- _What is needed_: Translate this sentence from the essay below about a stranger who helped a family through their son's illness into Spanish: "Andy was diagnosed with Acute Lymphocytic Leukemia and was immediately hospitalized for his first round of chemotherapy."

- _Document segment_:
I Believe Angels Walk Among Us

By June 11, 2010May 17th, 2020This I Believe

Bruce Ettenberg

This I Believe, 2010

 

In September 1981 Debra, I and our two sons, Andy aged 12, Seth aged 9 and our family dog Ginger returned from an 8 week camping trip across Canada and the US. Just before the start of the school year Andy became ill and looked very pale. A visit to the pediatrician and routine blood test was followed by a recommendation for further blood tests at Long Island Jewish Children’s Hospital. This was the beginning of our family’s descent into hell on earth. Andy was diagnosed with Acute Lymphocytic Leukemia and was immediately hospitalized for his first round of chemotherapy. The treatments at LIJ lasted for six months, each successive round of chemotherapy making him weaker and sicker, but not achieving a remission of the cancer. Our only hope for further treatment was to choose a tertiary care cancer treatment center and we chose Boston Children’s Hospital.

I was sure at that point that there was no deity or devil to make a deal with, while sitting in the hospital hour after hour with other parents, we would certainly have traded our souls for any relief for our children. There were no offers. I also came to the realization that the bond of family was a myth. There were family members who stepped into the nightmare that our lives became to help us carry this burden. Others stepped away and abandoned us to face the road ahead by ourselves. There were also friends and strangers who entered our lives and helped support us when we could not think beyond the next few hours. One of these strangers was a doctoral student at MIT, Lyman.

I had asked the social worker at Boston Children’s to see if she could find a student willing to volunteer to work with Andy on a personal computer we had bought him for his twelfth birthday. Andy was an excellent student and attending school had become out of the question, but I wanted him to have something to occupy his mind when he felt up to it. Lyman volunteered to teach Andy BASIC programming while he was in the hospital. I expected a 20 something but Lyman was my age, mid 30s and was studying for his PhD in Aeronautics. He not only spent time with Andy but adopted our family and became our support through this bitter time. He flew his own plane and had studied medicine and physics, a genuine MIT genius. He also understood better than I allowed myself to know the most likely outcome of Andy’s disease.

In December of 1982 Andy died at the age of 13 having spent 15 months enduring aggressive and experimental treatments. His final nine months being brightened as much as possible by a complete stranger. I would like to say that Lyman became a lifelong friend to whom I can never repay the debt owed, but people are complex. One year after Andy’s death, Lyman told us he could no longer associate with us because of our political differences. He was an Ayn Rand objectivist. We haven’t spoken to him since. He had played his role as angel to our family and disappeared as suddenly as he had appeared. I wonder from time to time what had changed in Lyman by allowing himself to be so close to this tragedy. The other few people who had allowed themselves to experience this part of our lives each made life changing decisions soon after Andrew’s death. I will never know why he chose the role he did, but I do know that he touched all four of us very deeply.

- _Data excerpts_:
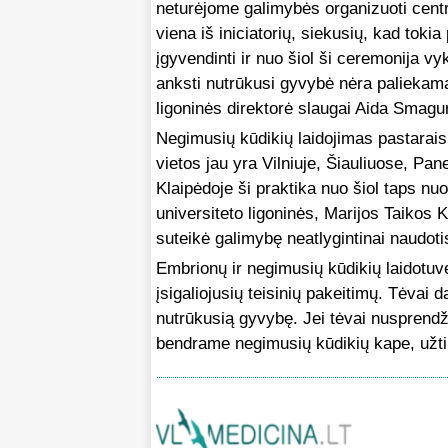
neturėjome galimybės organizuoti centra
viena iš iniciatorių, siekusių, kad tokia
įgyvendinti ir nuo šiol ši ceremonija v
anksti nutrūkusi gyvybė nėra paliekama
ligoninės direktorė slaugai Aida Smagu
Negimusių kūdikių laidojimas pastaraisia
vietos jau yra Vilniuje, Šiauliuose, Pa
Klaipėdoje ši praktika nuo šiol taps nu
universiteto ligoninės, Marijos Taikos K
suteikė galimybę neatlygintinai naudot
Embrionų ir negimusių kūdikių laidotuv
įsigaliojusių teisinių pakeitimų. Tėvai d
nutrūkusią gyvybę. Jei tėvai nusprendži
bendrame negimusių kūdikių kape, užti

- _Response_: A Andy le diagnosticaron leucemia linfocítica aguda y fue hospitalizado de inmediato para su primera ronda de quimioterapia.